» WORK INSTRUCTION:
Starting at the line containing "This record shows" and ending after the line containing "-0.230184, 0.599060, 0.617443]]", swap "scene" for "location" and change nothing else. Leave the pictures out of the answer.
** Opening SUPPLIED RECORDS block **
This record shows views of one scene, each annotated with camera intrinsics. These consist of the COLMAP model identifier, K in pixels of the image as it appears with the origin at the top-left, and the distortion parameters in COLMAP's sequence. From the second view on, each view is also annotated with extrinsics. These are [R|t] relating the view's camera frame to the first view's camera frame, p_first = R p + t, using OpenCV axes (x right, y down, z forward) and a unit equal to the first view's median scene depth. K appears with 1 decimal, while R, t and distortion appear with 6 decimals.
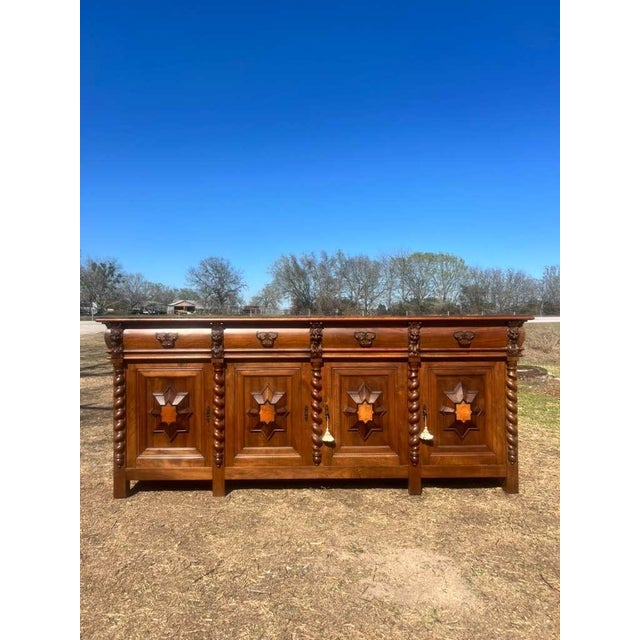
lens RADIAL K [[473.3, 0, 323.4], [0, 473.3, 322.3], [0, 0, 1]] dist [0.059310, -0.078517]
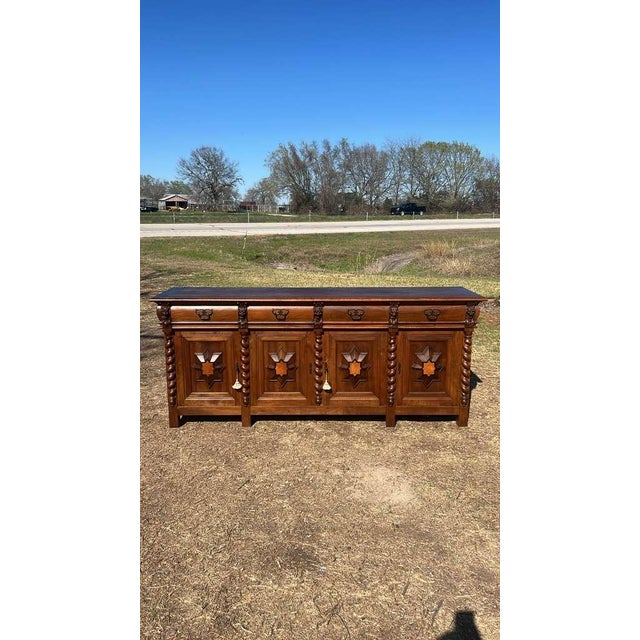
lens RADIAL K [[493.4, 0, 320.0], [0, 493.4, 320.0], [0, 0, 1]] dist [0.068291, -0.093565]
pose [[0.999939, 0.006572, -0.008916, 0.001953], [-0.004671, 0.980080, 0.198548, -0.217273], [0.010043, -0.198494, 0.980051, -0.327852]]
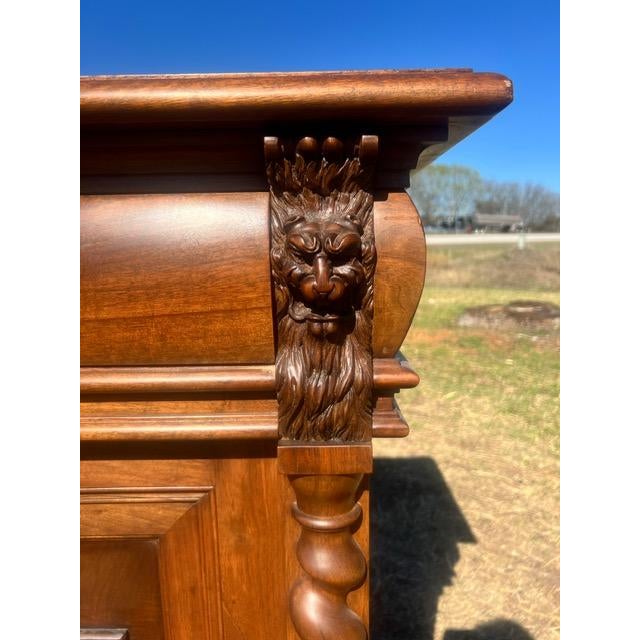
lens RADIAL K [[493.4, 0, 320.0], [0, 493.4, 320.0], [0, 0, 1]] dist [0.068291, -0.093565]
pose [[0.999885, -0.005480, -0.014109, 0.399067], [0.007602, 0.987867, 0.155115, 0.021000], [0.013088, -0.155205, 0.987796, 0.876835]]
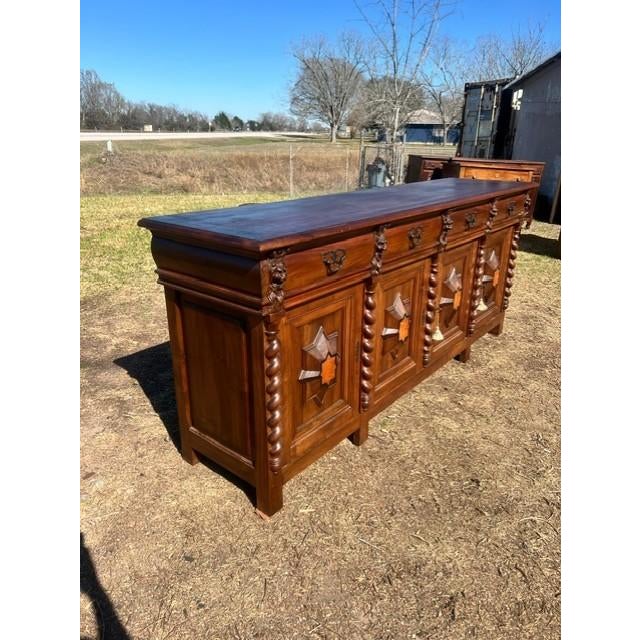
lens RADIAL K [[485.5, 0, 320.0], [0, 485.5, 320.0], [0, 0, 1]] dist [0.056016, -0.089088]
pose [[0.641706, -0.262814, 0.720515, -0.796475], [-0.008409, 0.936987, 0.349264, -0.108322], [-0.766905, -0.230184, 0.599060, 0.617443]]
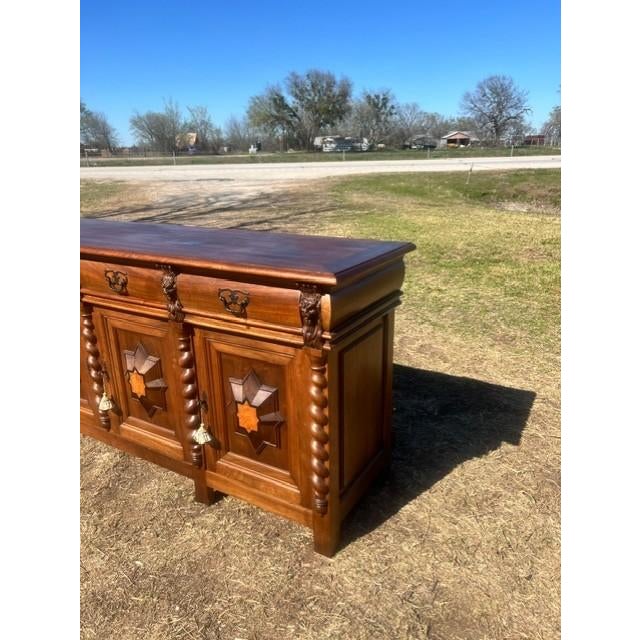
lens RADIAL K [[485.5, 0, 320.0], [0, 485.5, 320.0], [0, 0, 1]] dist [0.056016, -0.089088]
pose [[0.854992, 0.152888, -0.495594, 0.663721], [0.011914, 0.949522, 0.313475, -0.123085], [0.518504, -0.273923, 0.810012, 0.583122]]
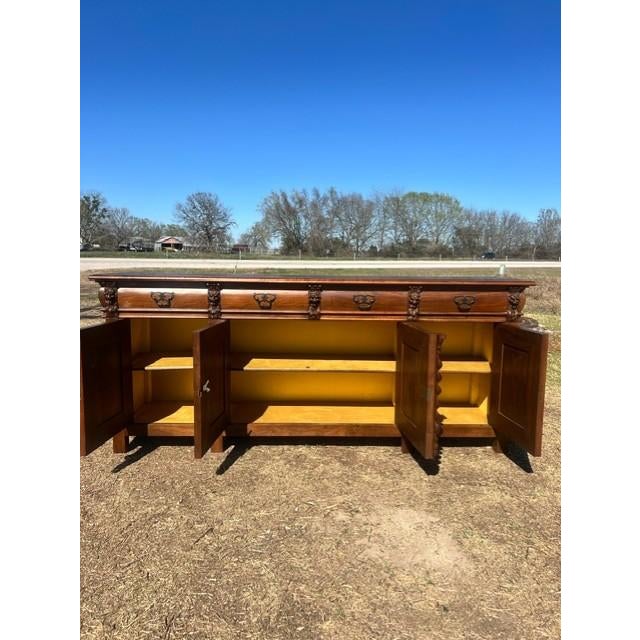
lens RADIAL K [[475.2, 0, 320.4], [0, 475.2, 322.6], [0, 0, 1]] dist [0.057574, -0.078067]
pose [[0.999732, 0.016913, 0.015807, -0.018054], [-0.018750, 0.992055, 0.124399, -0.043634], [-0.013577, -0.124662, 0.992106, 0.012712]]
** Closing SUPPLIED RECORDS block **
** Opening SUPPLIED RECORDS block **
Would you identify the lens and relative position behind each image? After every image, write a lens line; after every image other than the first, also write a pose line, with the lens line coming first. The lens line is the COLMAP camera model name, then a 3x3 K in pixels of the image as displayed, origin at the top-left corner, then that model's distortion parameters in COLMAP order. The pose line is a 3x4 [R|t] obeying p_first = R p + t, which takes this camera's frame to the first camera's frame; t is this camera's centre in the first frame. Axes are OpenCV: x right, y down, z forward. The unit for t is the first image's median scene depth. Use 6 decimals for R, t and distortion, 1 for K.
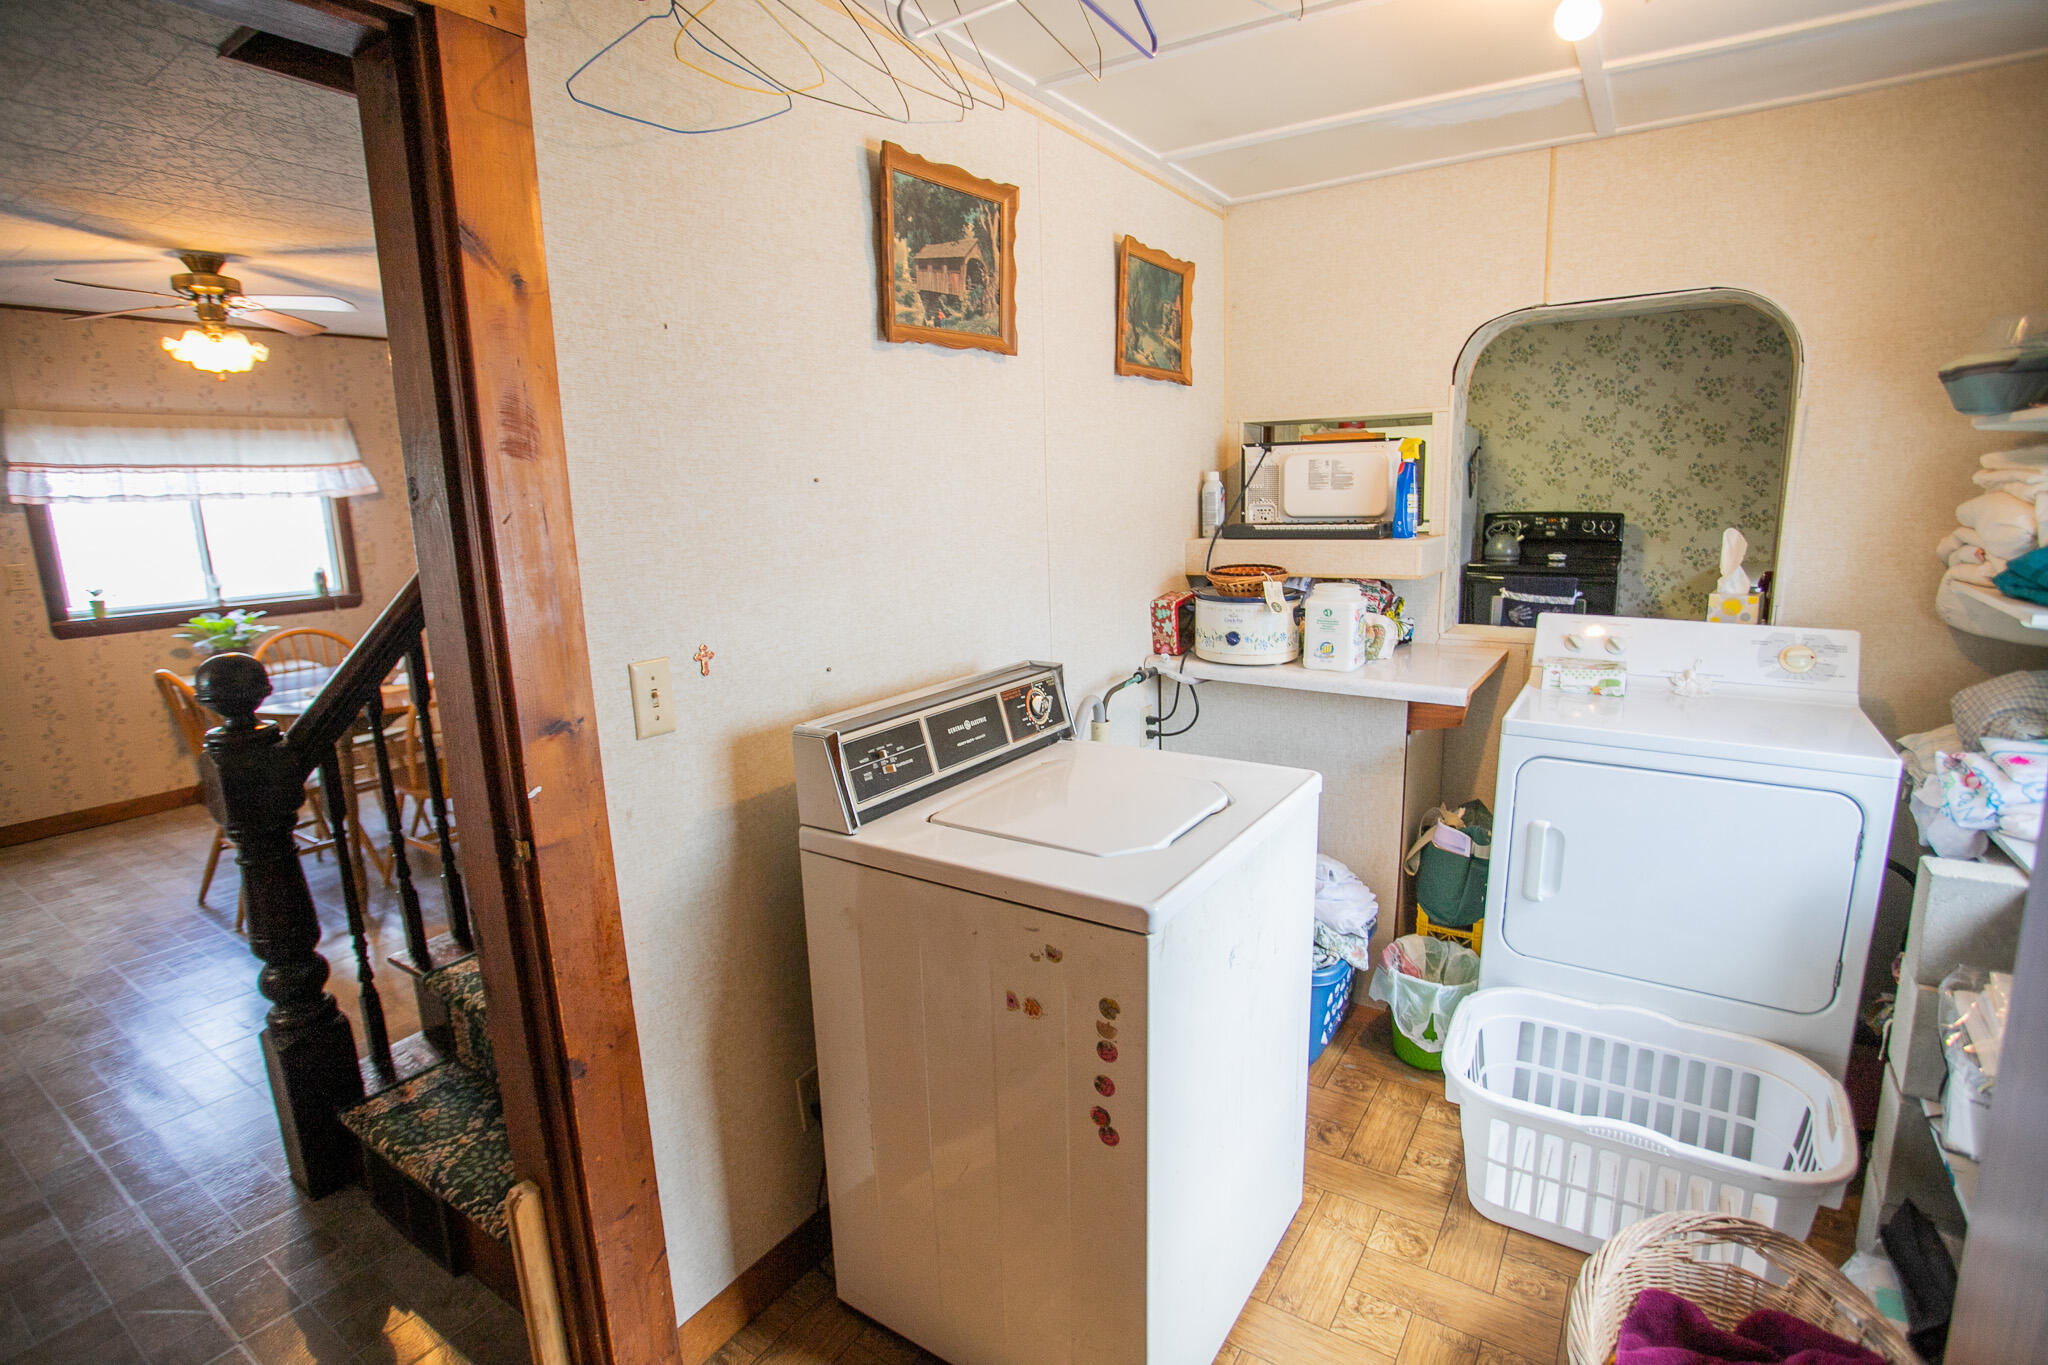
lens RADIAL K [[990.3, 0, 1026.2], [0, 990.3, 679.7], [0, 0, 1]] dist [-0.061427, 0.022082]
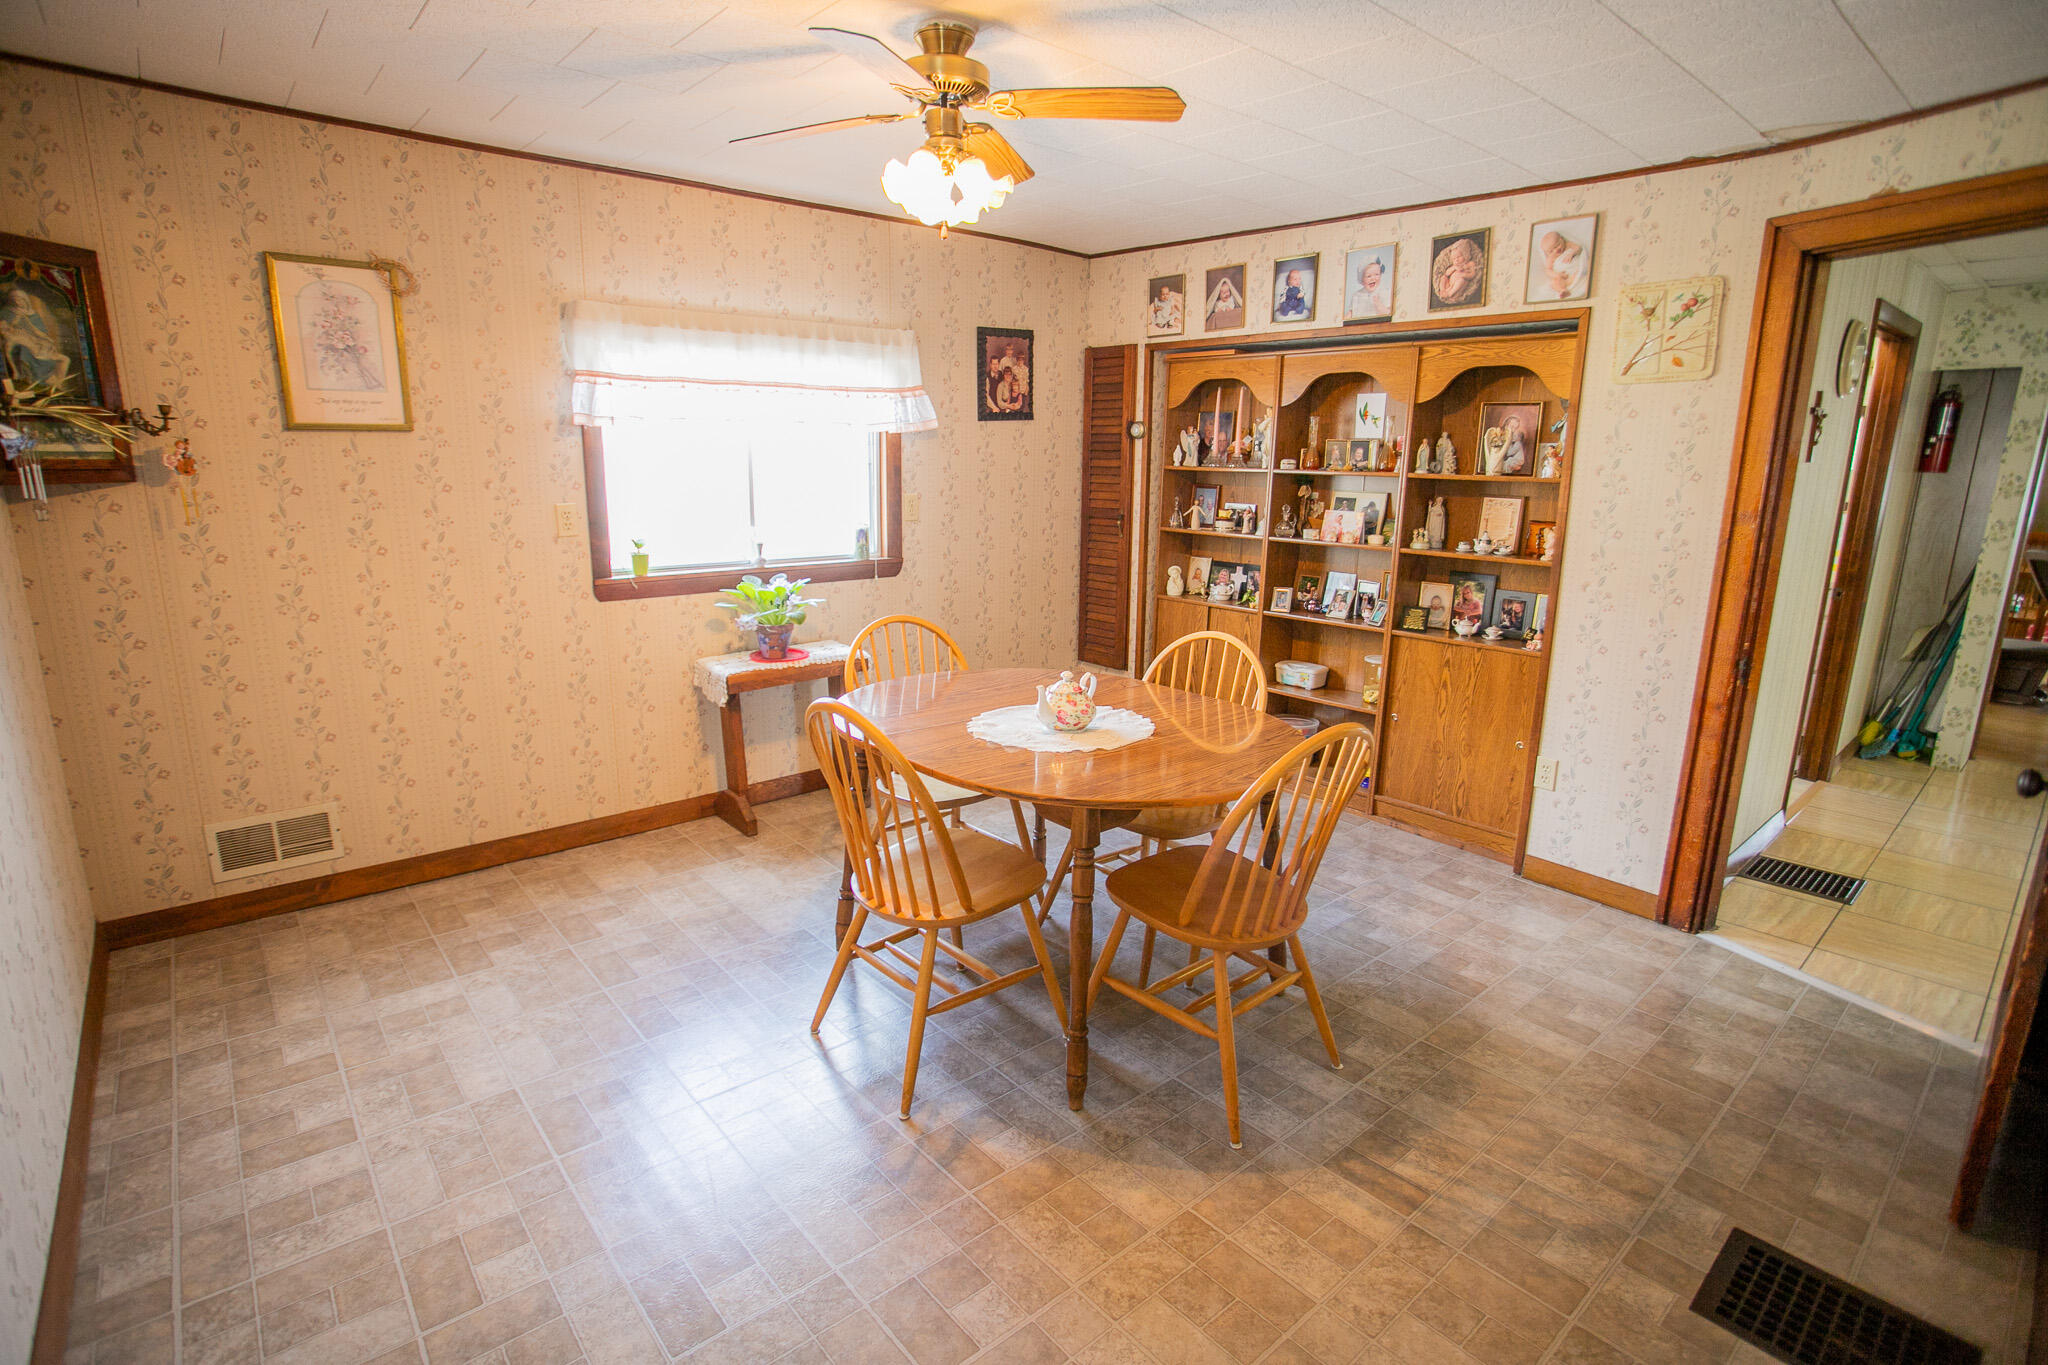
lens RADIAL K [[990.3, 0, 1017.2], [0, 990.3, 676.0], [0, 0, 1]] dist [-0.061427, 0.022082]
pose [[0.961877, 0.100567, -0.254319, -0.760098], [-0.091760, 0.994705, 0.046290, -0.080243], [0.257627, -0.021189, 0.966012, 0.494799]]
** Closing SUPPLIED RECORDS block **
» RESULT OF THE TASK:
This record shows views of one location, each annotated with camera intrinsics. These consist of the COLMAP model identifier, K in pixels of the image as it appears with the origin at the top-left, and the distortion parameters in COLMAP's sequence. From the second view on, each view is also annotated with extrinsics. These are [R|t] relating the view's camera frame to the first view's camera frame, p_first = R p + t, using OpenCV axes (x right, y down, z forward) and a unit equal to the first view's median location depth. K appears with 1 decimal, while R, t and distortion appear with 6 decimals.
lens RADIAL K [[473.3, 0, 323.4], [0, 473.3, 322.3], [0, 0, 1]] dist [0.059310, -0.078517]
lens RADIAL K [[493.4, 0, 320.0], [0, 493.4, 320.0], [0, 0, 1]] dist [0.068291, -0.093565]
pose [[0.999939, 0.006572, -0.008916, 0.001953], [-0.004671, 0.980080, 0.198548, -0.217273], [0.010043, -0.198494, 0.980051, -0.327852]]
lens RADIAL K [[493.4, 0, 320.0], [0, 493.4, 320.0], [0, 0, 1]] dist [0.068291, -0.093565]
pose [[0.999885, -0.005480, -0.014109, 0.399067], [0.007602, 0.987867, 0.155115, 0.021000], [0.013088, -0.155205, 0.987796, 0.876835]]
lens RADIAL K [[485.5, 0, 320.0], [0, 485.5, 320.0], [0, 0, 1]] dist [0.056016, -0.089088]
pose [[0.641706, -0.262814, 0.720515, -0.796475], [-0.008409, 0.936987, 0.349264, -0.108322], [-0.766905, -0.230184, 0.599060, 0.617443]]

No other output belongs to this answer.